■ LESETEXT ■
= = = =

Schüler auf Studienfahrt in Berlin Begegnung mit Inge Deutschkron

Inge Deutschkron ist eine eindrucksvolle Frau. Die 91jährige betritt auf unsicheren Beinen den Raum der ehemaligen Blindenwerkstatt Otto Weidt in Berlin. Rund 40 Jugendliche warten dort auf ein Gespräch mit ihr als eine der letzten noch lebenden Holocaust-Zeitzeuginnen. Mit fester Stimme, fordernd, nüchtern erzählend und oft auch mit tiefsinnigem Humor stellt sich Inge Deutschkron den Fragen der jungen Leute. Heraus kommt eine Lebensgeschichte, die tief bewegt.

Als die Nazis in Deutschland an die Macht kommen, ist sie gerade einmal elf Jahr alt. Und sie muss erfahren, was es heißt eine Jüdin zu sein, obwohl ihre ganze Familie nie wirklich gläubig gewesen ist. Als gegen Ende der 30er Jahre die Verfolgungen immer brutaler werden, beschließt die Familie das Land zu verlassen. Doch nur der Vater erhält eine Ausreisegenehmigung. Inge und ihre Mutter müssen sich allein durchschlagen. Die junge Frau erhält eine Anstellung in der Blindenwerkstatt von Otto Weidt. Der sehbehinderte Unternehmer beschäftigt nicht nur eine ganze Reihe jüdischer Angestellter, er gibt ihnen auch Schutz vor dem Zugriff der Nazis, in dem er beispielsweise NS-Funktionäre besticht. Notfalls versteckt er die Verfolgten auch in einem Unterschlupf in der Werkstatt. Mit seiner Hilfe und der Unterstützung anderer Mitbürger gelingt es Inge und ihrer Mutter bis zum Kriegsende unerkannt in der Hauptstadt zu überleben. Die Jugendlichen der EFG hören gebannt zu. Fast zwei Stunden hat sich die hochbetagte Frau Zeit genommen für das Gespräch.

= = = =

■ GEZEIGTES MATERIAL ■
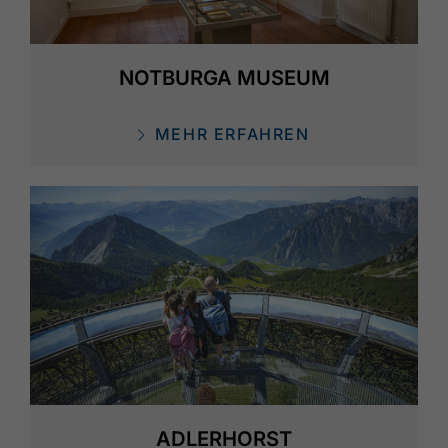
NOTBURGA MUSEUM
MEHR ERFAHREN
ADLERHORST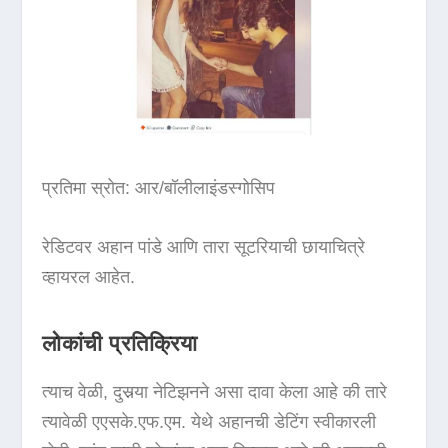
प्रतिमा स्रोत: आर/बॉलीलाइंडस्गोसिप
रेडिटवर अहान पांडे आणि तारा सूटरियाची छायाचित्रे
व्हायरल आहेत.
लोकांची प्रतिक्रिया
त्याच वेळी, दुसर्‍या नेटिझनने असा दावा केला आहे की तारे
त्यावेळी एएसके.एफ.एम. येथे अहानची डेटिंग स्वीकारली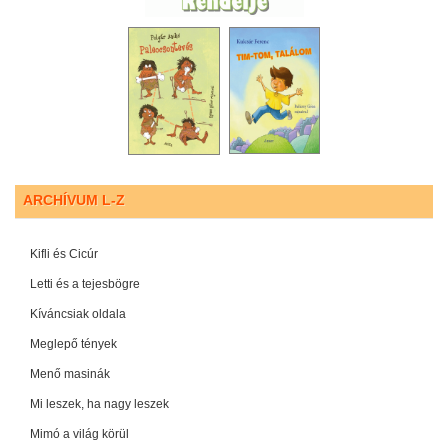
ARCHÍVUM L-Z
Kifli és Cicúr
Letti és a tejesbögre
Kíváncsiak oldala
Meglepő tények
Menő masinák
Mi leszek, ha nagy leszek
Mimó a világ körül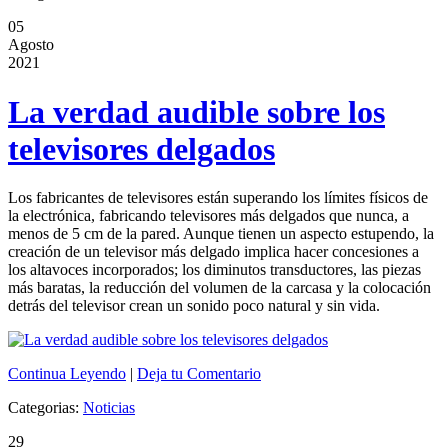
05
Agosto
2021
La verdad audible sobre los
televisores delgados
Los fabricantes de televisores están superando los límites físicos de
la electrónica, fabricando televisores más delgados que nunca, a
menos de 5 cm de la pared. Aunque tienen un aspecto estupendo, la
creación de un televisor más delgado implica hacer concesiones a
los altavoces incorporados; los diminutos transductores, las piezas
más baratas, la reducción del volumen de la carcasa y la colocación
detrás del televisor crean un sonido poco natural y sin vida.
Continua Leyendo
|
Deja tu Comentario
Categorias:
Noticias
29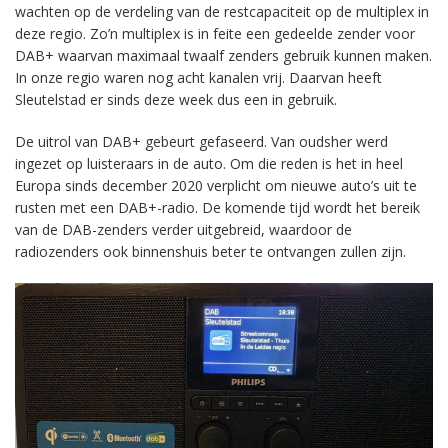
wachten op de verdeling van de restcapaciteit op de multiplex in
deze regio. Zo’n multiplex is in feite een gedeelde zender voor
DAB+ waarvan maximaal twaalf zenders gebruik kunnen maken.
In onze regio waren nog acht kanalen vrij. Daarvan heeft
Sleutelstad er sinds deze week dus een in gebruik.
De uitrol van DAB+ gebeurt gefaseerd. Van oudsher werd
ingezet op luisteraars in de auto. Om die reden is het in heel
Europa sinds december 2020 verplicht om nieuwe auto’s uit te
rusten met een DAB+-radio. De komende tijd wordt het bereik
van de DAB-zenders verder uitgebreid, waardoor de
radiozenders ook binnenshuis beter te ontvangen zullen zijn.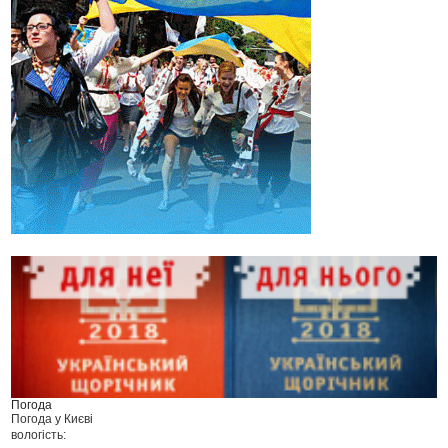
Погода
Погода у
Києві
вологість:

= = = =

■ ARBEITSAUFTRAG ■
Führe den Bericht über Inge Deutschkron nach seinem letzten Satz mit einigen eigenen Sätzen weiter. Das Material hat mit dem Bericht über Inge Deutschkron nichts zu tun.

■ LÖSUNG ■
Die Begegnung war Teil einer zweitägigen Studienfahrt vom 19. bis 21. März 2014, organisiert vom Unterrichtsfach „Kohlengräberland“ unter Beteiligung des Gesellschaftslehreunterrichtes der Klasse 10c. Finanzielle Unterstützung gab es vom Heinz-Kühn-Bildungswerk Dortmund und dem Deutschen Bundestag. Begleitet wurde die Gruppe von den Lehrern Ulrich Kind, Isa Tappenhölter und Volker Brockhoff.
Am Tag nach dem Gespräch mit der Zeitzeugin hatten die Jugendlichen die Gelegenheit das Leben von Inge Deutschkron noch einmal aus einer anderen Perspektive zu betrachten. Im Grips Theater besuchten sie das Theaterstück „Ab heute heißt du Sara“, welches auf den Lebenserinnerungen der Zeitzeugin basiert. Den Abschluss der Studienfahrt bildete ein Besuch im Bundestag auf Einladung der Abgeordneten Sevim Daðdelen. In einem einstündigen Gespräch beeindruckte die streitbare Politikerin die jungen Leute vor allem durch ihre Lebensgeschichte, die von Jugend an durch politisches und soziales Engagement geprägt ist. Unabhängig von ihrer eigenen politischen Sichtweise machte sie den Jugendlichen deutlich, dass gesellschaftliches Engagement wichtig ist und auch etwas bewegen kann.